Life’s code in soap

Biological languages follow the laws of thermodynamics

June 11, 2008 at 10:26 am

By mixing soapy water, oil and the theory of information, a physicist has found a possible clue to the origin of the genetic code, as well as to the structure of other biochemical languages.

Life’s workhorse molecules are made from only 20 different types of amino acids, encoded in the chemical makeup of DNA. In principle, DNA could code for about three times that many, 64 possible combinations. Comparing the genetic code with the physics of soapy water suggests an explanation for why nature chose 20 as an optimal number, Tsvi Tlusty of the Weizmann Institute of Science in Rehovot, Israel, reports in an upcoming Proceedings of the National Academy of Sciences.

Genes are segments of DNA that encode instructions for constructing the molecules, primarily proteins, needed to build and operate cells. Each gene is a long sequence of “letters” — A, C, T and G — symbols for the chemical bases adenine, cytosine, thymine, and guanine. Each three-letter combination specifies an amino acid. But the code is redundant, meaning that sometimes different triplets represent the same amino acid — for example, CAA and CAG both represent glutamine.

The genetic code presumably evolved from the diverse and chaotic chemistry of the Earth’s primordial broth. Before settling on the 20 standard amino acids, the developing code faced opposing pressures. Organisms with a more complex molecular language — using more than 20 types of amino acids — could have deployed a wider range of chemical combinations to adapt to environmental changes. But organisms with simpler chemistry required less molecular machinery and energy, Tlusty explains. And using fewer amino acids reduces the rate of random errors in copying genetic information: If several triplets have the same meaning, there’s a good chance that changing one letter will have no consequences.

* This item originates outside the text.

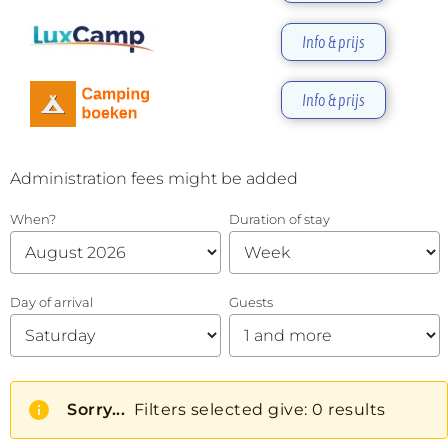
Info & prijs
Info & prijs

Eventually the code reached an optimal level of richness, which provided flexibility without being too high-maintenance. Such a balancing act, Tlusty says, is similar to how certain physical systems tend to make arrangements that minimize energy while maximizing entropy (a measure of disorder).

To put the analogy on more solid footing, Tlusty made a physics-inspired mathematical model of the genetic code. He first represented the code as a network in which each node stands for a three-letter word. Two nodes are connected if they differ by just one letter. Tlusty then “colored” the nodes, assigning the same color to triplets that encode the same amino acid. The coloring partitioned the network into regions.

In the early days of evolution, the boundaries of these regions would have shifted around before finding an optimal configuration. The competitive advantage of a richer code would favor breakup into smaller regions (encoding more amino acids), while the cost of copying errors and energy expense would push toward fewer, larger regions (and thus fewer amino acids). Based on this model, Tlusty says he found that 20 is an optimal number of regions, so nature’s choice of 20 amino acids wasn’t completely random.

Tlusty’s model is mathematically equivalent to the physics of oil and soapy water mixtures. In certain conditions, soapy membranes engulf the oil into tubes, and the tubes plug into each other, forming networks. These networks take on shapes that minimize energy and maximize entropy.

Tlusty says his theory also could apply to other biochemical codes that cells use to process information. For example, he says, it could offer some insight into the language of antigens, the molecules that prompt the immune system to produce particular antibodies.

However, comments Glenn Tesler, a mathematician at the University of California, San Diego, Tlusty’s paper is rather abstract and offers no concrete example of further applications. Still, Tesler adds, the results are interesting in that they tie together ideas from information theory, physics and biology.